Kasus Anyar di Luar Zona Merah, Tiga Warga Tergigit Anjing Rabies | Bali Tribune
Bali Tribune, Selasa 14 Juli 2020
Diposting : 26 February 2020 05:18
Putu Agus Mahendra - Bali Tribune
Bali Tribune/RESPON - Petugas melakukan respon terhadap kasus gigitan anjing positif rabies di Banjar Tengah, Mendoyo Dauh Tukad.
balitribune.co.id | Negara - Kasus gigitan anjing positif rabies kembali ditemukan di Jembrana. Kasus gigitan anjing postif rabies kali ini terjadi di luar zona merah penyebaran rabies. Pada kasus kali ini, tiga orang warga Desa Mendoyo Dauhtukad, Kecamatan Mendoyo, menjadi korban gigitan anjing positif rabies.
 
Berdasarkan informasi, kasus gigitan anjing positif rabies ini terjadi di Banjar Tengah, Desa Mendoyo Dauh Tukad. Wilayah ini sebelumnya tidak termasuk dalam zona merah penularan rabies. Namun kasus baru gigitan anjing positif rabies ini baru terjadi pada hari Panampahan Galungan, Selasa (17/2) lalu. Salah seorang warga yang menjadi korban gigitan anjing postif rabies, Gusti Putu Linggih, mengakui sepekan yang lalu digigit anjing peliharaan di rumahnya. Ia digigit anjing dewasa tersebut pada lengan kanannya.
 
Selain dirinya, anjing tersebut juga di hari yang sama menggigit anaknya, Gusti Kade Suarsana yang digigit pada lengan kanan, dan menantunya Sayu Putu Ardini yang digigit di bagian punggung kedua kakinya. Merasa curiga dengan anjing peliharaannya yang tiba-tiba beringas hingga mengigit pemiliknya dan peringai berubah, akhirnya gigitan tersebut diperiksakan ke Puskesmas I Mendoyo di Pergung, dan ketiga korban mendapatkan tindakan medis awal. Pihak Puskesmas I Mendoyo meneruskan kasus gigitan ini.
 
Jajaran Bidang Kesehatan Hewan dan Kesehatan Masyarakat Veteriner (Keswan Kesmavet) pada Dinas Pertanian dan Pangan Kabupaten Jembrana, Rabu (18/2), melakukan pengambilan sampel otak anjing Kintamani tersebut untuk dikirim ke Laboratorium Balai Besar Veteriner (BB Vet) Denpasar. Hasil uji sampel di BB Vet Denpasar yang diterima pada Minggu (23/2) lalu menyatakan anjing tersebut positif rabies.
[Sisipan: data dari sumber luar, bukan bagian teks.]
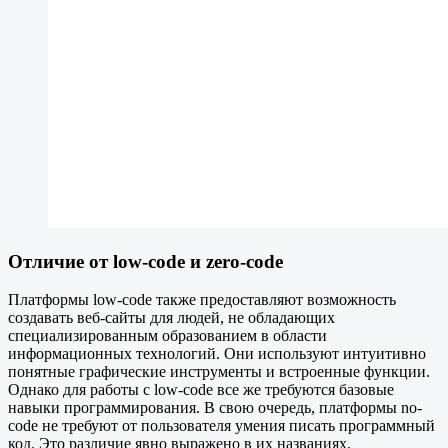
Отличие от low-code и zero-code
Платформы low-code также предоставляют возможность
создавать веб-сайты для людей, не обладающих
специализированным образованием в области
информационных технологий. Они используют интуитивно
понятные графические инструменты и встроенные функции.
Однако для работы с low-code все же требуются базовые
навыки программирования. В свою очередь, платформы no-
code не требуют от пользователя умения писать программный
код. Это различие явно выражено в их названиях.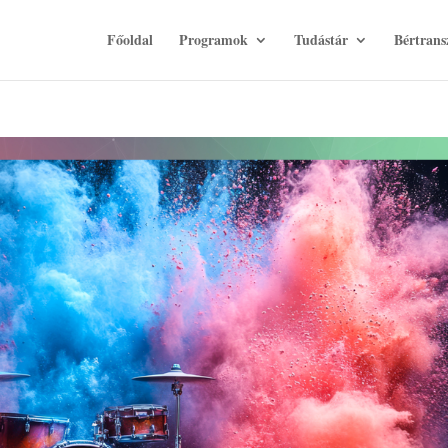
Főoldal
Programok
Tudástár
Bértrans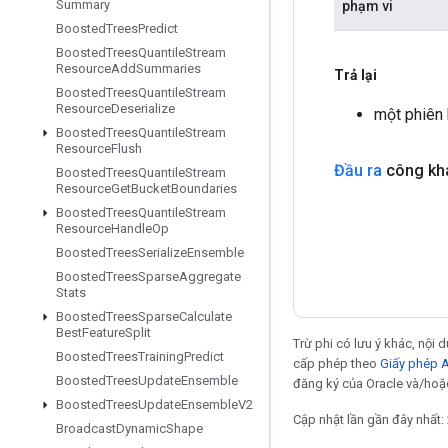
Summary
phạm vi
Boosted
Trees
Predict
Boosted
Trees
Quantile
Stream
Resource
Add
Summaries
Trả lại
Boosted
Trees
Quantile
Stream
Resource
Deserialize
một phiên
Boosted
Trees
Quantile
Stream
Resource
Flush
Đầu ra
công kh
Boosted
Trees
Quantile
Stream
Resource
Get
Bucket
Boundaries
Boosted
Trees
Quantile
Stream
Resource
Handle
Op
Boosted
Trees
Serialize
Ensemble
Boosted
Trees
Sparse
Aggregate
Stats
Boosted
Trees
Sparse
Calculate
Best
Feature
Split
Trừ phi có lưu ý khác, nội
Boosted
Trees
Training
Predict
cấp phép theo
Giấy phép 
Boosted
Trees
Update
Ensemble
đăng ký của Oracle và/hoặc 
Boosted
Trees
Update
Ensemble
V2
Cập nhật lần gần đây nhất:
Broadcast
Dynamic
Shape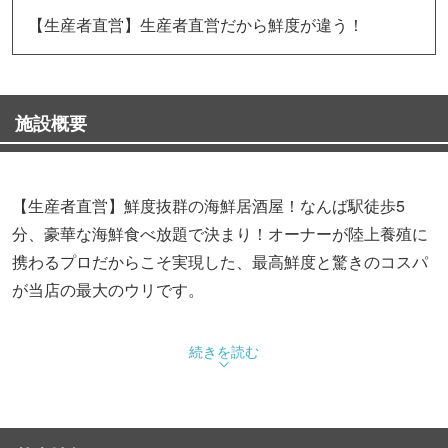
【生産者直営】生産者直営だから鮮度が違う！
施設概要
【生産者直営】鮮度抜群の海鮮居酒屋！なんば駅徒歩5
分、豪華な海鮮食べ放題で決まり！オーナーが陸上養殖に
携わるプロだからこそ実現した、最高鮮度と驚きのコスパ
が当店の最大のウリです。
続きを読む
職人が握る本格寿司や揚げたて天ぷらが**飲放付4950円〜
**オーダービュッフェで心ゆくまで堪能可能。アワビ・本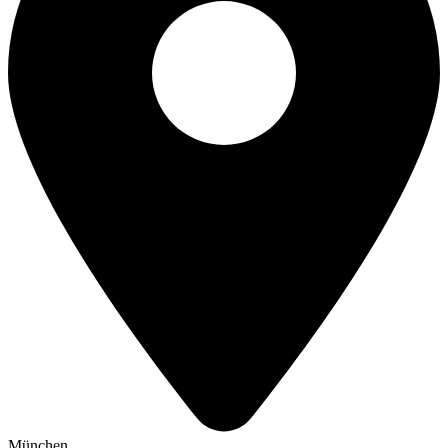
München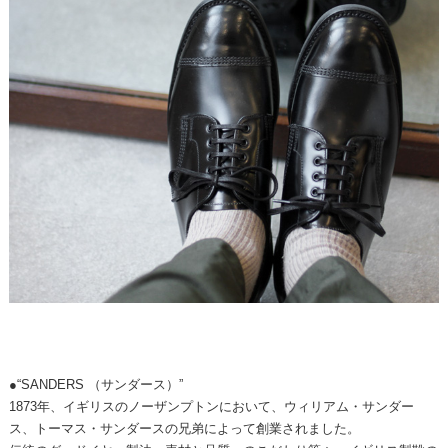
●“SANDERS （サンダース）”
1873年、イギリスのノーザンプトンにおいて、ウィリアム・サンダー
ス、トーマス・サンダースの兄弟によって創業されました。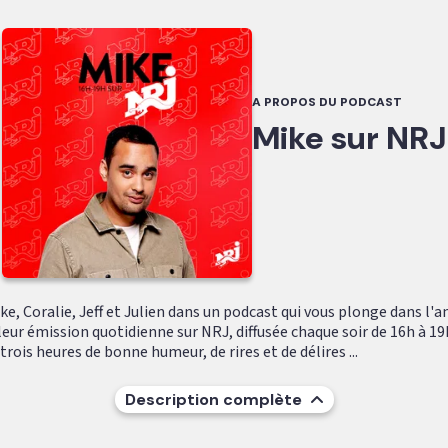
A PROPOS DU PODCAST
Mike sur NRJ
e, Coralie, Jeff et Julien dans un podcast qui vous plonge dans l'
leur émission quotidienne sur NRJ, diffusée chaque soir de 16h à 19
ois heures de bonne humeur, de rires et de délires ...
Description complète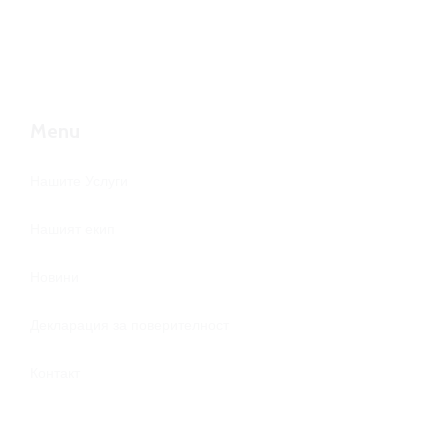
Menu
Нашите Услуги
Нашият екип
Новини
Декларация за поверителност
Контакт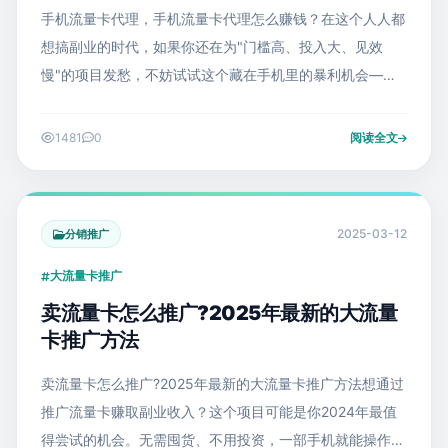
手机流量卡代理，手机流量卡代理怎么赚钱？在这个人人都
想搞副业的时代，如果你还在为"门槛高、投入大、见效
慢"的项目发愁，不妨试试这个藏在手机里的暴利机会——
推广一张大流量卡就能赚150元，每天花1小时发发朋友
圈，月入过万的
1481
0
阅读全文
2025-03-12
分销推广
大流量卡推广
卖流量卡怎么推广?2025年最新的大流量
卡推广方法
卖流量卡怎么推广?2025年最新的大流量卡推广方法想通过
推广流量卡赚取副业收入？这个项目可能是你2024年最值
得尝试的机会。无需囤货、不用投资，一部手机就能操作，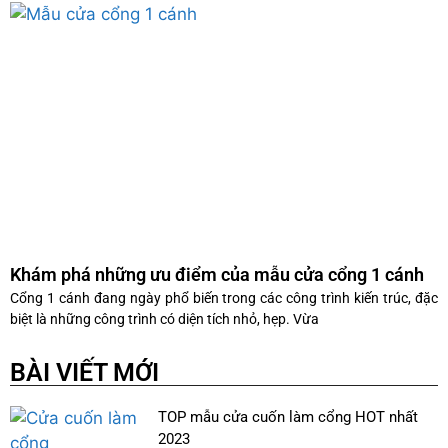
Khám phá những ưu điểm của mẫu cửa cổng 1 cánh
Cổng 1 cánh đang ngày phổ biến trong các công trình kiến trúc, đặc
biệt là những công trình có diện tích nhỏ, hẹp. Vừa
BÀI VIẾT MỚI
TOP mẫu cửa cuốn làm cổng HOT nhất
2023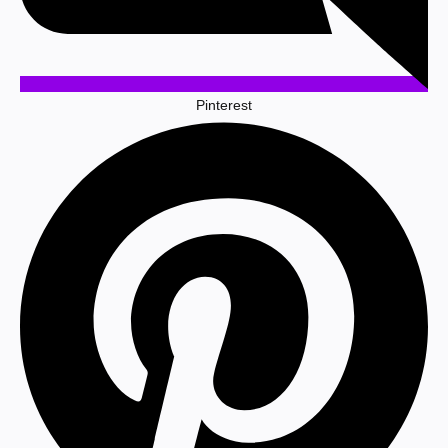
Pinterest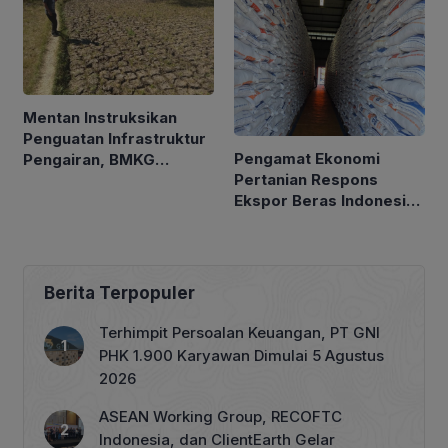
Mentan Instruksikan
Penguatan Infrastruktur
Pengamat Ekonomi
Pengairan, BMKG
Pertanian Respons
Petakan Musim Kemarau
Ekspor Beras Indonesia
ke Malaysia Rp10 Ribu
per Kg
Berita Terpopuler
Terhimpit Persoalan Keuangan, PT GNI
PHK 1.900 Karyawan Dimulai 5 Agustus
2026
ASEAN Working Group, RECOFTC
Indonesia, dan ClientEarth Gelar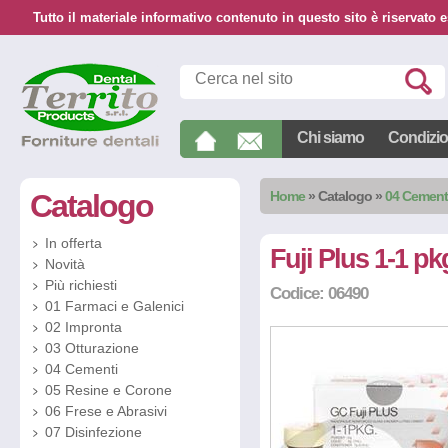
Tutto il materiale informativo contenuto in questo sito è riservato e
Chi siamo
Condizion
Catalogo
Home
»
Catalogo
»
04 Cement
In offerta
Fuji Plus 1-1 pk
Novità
Più richiesti
Codice: 06490
01 Farmaci e Galenici
02 Impronta
03 Otturazione
04 Cementi
05 Resine e Corone
06 Frese e Abrasivi
07 Disinfezione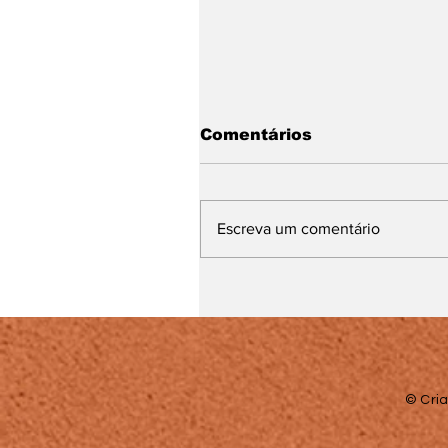
Comentários
Escreva um comentário
Batata Gratinada com
Bacon e Molho Branco
© Cria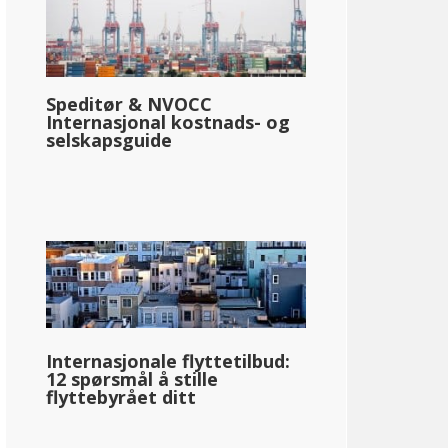
Speditør & NVOCC
Internasjonal kostnads- og
selskapsguide
Internasjonale flyttetilbud:
12 spørsmål å stille
flyttebyrået ditt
Ketiga korban langsung diberikan suntikan Vaksin Anti Rabies (VAR) oleh petugas medis.
 
Sedangkan pihak Keswan Kesmavet melakukan respon dengan melaksanakan vaksinasi serta pengambilan second sampel di wilayah setempat. Kepala Bidang Keswan Kesmavet drh. I Wayan Widarsa dikonfirmasi kemarin mengatakan pihaknya melakukan vaksinasi emergency terhadap 44 ekor serta mengambil kembali sampel sebanyak empat ekor anjing untuk kembali dikirim dan diuji di Laboratorium BB Vet Denpasar. Dengan adanya kasus anyar ini, wilayah zoan merah kini bertambah.
 
Sejak awal tahun 2020 ini atau selama dua bulan sudah dua wilayah yang menjadi lokasi gigitan anjing positif rabies. Sedangkan tahun sebelumnya sudah ada 10 wilayah yang masuk dalam zona merah penularan rabies. "Tahun ini, pertama Sangkaragung dan Mendoyo Dauh Tukad ini yang kedua kalinya. Untuk tahun lalu ada 10 wilayah zona merah. Respon pertama vaksinasi emergenci dan eutanasia selektif terhadap anjing yang sempat kontak langsung dengan anjing yang positif," tandasnya.